Most American mines tend to be concentrated in the western United States, but there are plenty of abandoned coal mines and trails throughout Pennsylvania, West Virginia and other eastern states. They range widely in size, from very small crawlspaces to stand-up tunnels that can be on average about 8-feet across. They can wind twisting and turning for miles beneath some of the country’s leading mountain ranges.

That’s a big reason why mountain bikers are rapidly becoming “mining bikers.” A biker named Kilian Bron has brought new attention to this emerging sport with a recent short film he posted on Facebook. He shot this at an abandoned mine in France, but he refuses to give any other details to prevent dangerous copy-catting.
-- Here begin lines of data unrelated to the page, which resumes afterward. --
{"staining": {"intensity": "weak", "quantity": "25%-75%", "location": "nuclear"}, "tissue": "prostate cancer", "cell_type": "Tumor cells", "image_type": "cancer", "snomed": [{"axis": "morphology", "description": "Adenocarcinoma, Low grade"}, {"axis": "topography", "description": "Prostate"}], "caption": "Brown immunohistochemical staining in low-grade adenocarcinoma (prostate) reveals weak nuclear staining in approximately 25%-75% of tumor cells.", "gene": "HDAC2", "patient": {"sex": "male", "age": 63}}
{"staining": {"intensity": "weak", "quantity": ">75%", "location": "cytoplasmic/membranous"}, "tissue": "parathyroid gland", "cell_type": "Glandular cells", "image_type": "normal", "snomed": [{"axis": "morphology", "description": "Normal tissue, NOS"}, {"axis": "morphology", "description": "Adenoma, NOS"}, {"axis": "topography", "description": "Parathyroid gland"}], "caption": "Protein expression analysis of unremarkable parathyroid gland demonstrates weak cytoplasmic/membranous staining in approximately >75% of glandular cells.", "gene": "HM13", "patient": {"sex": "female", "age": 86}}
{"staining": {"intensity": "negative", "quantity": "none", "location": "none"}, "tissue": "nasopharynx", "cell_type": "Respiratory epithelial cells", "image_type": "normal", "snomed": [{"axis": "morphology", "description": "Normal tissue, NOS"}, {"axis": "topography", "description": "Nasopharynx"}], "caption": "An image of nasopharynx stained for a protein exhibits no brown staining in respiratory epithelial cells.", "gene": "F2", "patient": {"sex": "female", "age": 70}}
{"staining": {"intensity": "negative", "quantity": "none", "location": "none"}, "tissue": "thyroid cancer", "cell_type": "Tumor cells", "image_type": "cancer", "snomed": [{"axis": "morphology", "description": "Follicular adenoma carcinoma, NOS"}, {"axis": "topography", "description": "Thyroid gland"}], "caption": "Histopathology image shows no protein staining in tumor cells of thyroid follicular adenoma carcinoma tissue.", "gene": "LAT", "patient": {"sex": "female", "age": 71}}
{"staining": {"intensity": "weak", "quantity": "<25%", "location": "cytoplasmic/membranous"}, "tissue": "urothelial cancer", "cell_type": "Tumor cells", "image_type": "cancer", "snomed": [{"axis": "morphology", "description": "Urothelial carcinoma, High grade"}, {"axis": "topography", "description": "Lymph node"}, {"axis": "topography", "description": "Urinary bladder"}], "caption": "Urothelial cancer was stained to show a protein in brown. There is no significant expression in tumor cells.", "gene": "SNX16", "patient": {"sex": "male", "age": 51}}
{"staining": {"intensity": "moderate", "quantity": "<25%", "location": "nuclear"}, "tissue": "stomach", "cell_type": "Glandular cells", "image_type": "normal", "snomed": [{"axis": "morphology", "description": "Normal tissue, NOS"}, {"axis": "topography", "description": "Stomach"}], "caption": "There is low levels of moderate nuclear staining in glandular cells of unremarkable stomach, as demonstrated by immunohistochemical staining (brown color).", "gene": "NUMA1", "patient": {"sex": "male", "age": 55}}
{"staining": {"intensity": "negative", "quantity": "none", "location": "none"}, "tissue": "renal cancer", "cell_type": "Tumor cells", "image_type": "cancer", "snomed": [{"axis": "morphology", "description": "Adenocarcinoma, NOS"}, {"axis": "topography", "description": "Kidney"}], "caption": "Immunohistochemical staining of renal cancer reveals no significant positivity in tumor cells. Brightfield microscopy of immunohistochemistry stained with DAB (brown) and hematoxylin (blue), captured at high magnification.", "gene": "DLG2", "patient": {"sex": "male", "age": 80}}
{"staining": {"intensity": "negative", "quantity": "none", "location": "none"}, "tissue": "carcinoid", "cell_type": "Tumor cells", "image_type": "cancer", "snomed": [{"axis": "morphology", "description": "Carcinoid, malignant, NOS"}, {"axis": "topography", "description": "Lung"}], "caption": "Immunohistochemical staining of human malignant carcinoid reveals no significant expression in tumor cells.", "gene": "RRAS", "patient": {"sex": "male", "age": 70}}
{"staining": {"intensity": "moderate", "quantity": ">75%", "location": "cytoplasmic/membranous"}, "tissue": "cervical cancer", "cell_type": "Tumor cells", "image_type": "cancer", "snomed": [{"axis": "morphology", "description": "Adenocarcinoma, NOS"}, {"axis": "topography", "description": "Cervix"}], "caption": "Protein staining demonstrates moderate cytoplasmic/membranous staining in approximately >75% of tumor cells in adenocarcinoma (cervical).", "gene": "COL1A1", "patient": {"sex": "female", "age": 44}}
It’s important to note, if it still hasn’t occurred to you, that this is EXTREMELY DANGEROUS. If you haven’t mapped out the route, you could easily plunge down a shaft or hit a wall at high speed. That’s in addition to triggering a cave-in.


“If your flashlight dies as you’re pedaling deep into the earth, you’re probably screwed,” Gizmodo also points out.

“Abandoned” is the key word here. Many of these mines are not policed. Many also have served as illegal dumps for years, if not decades. There’s no guarantee of what’s down there – toxic waste, furniture, washing machines, cars, trucks, maybe even bodies.

Bron and his team even warn against trying this. They would not disclose the exact location of their mine.


“We remind our readers that, although old, these mines remain unstable,” Bron writes. “That is why we will not disclose their exact location. According to the premises, these former mine galleries may collapse at any time. We strongly advise against going there.”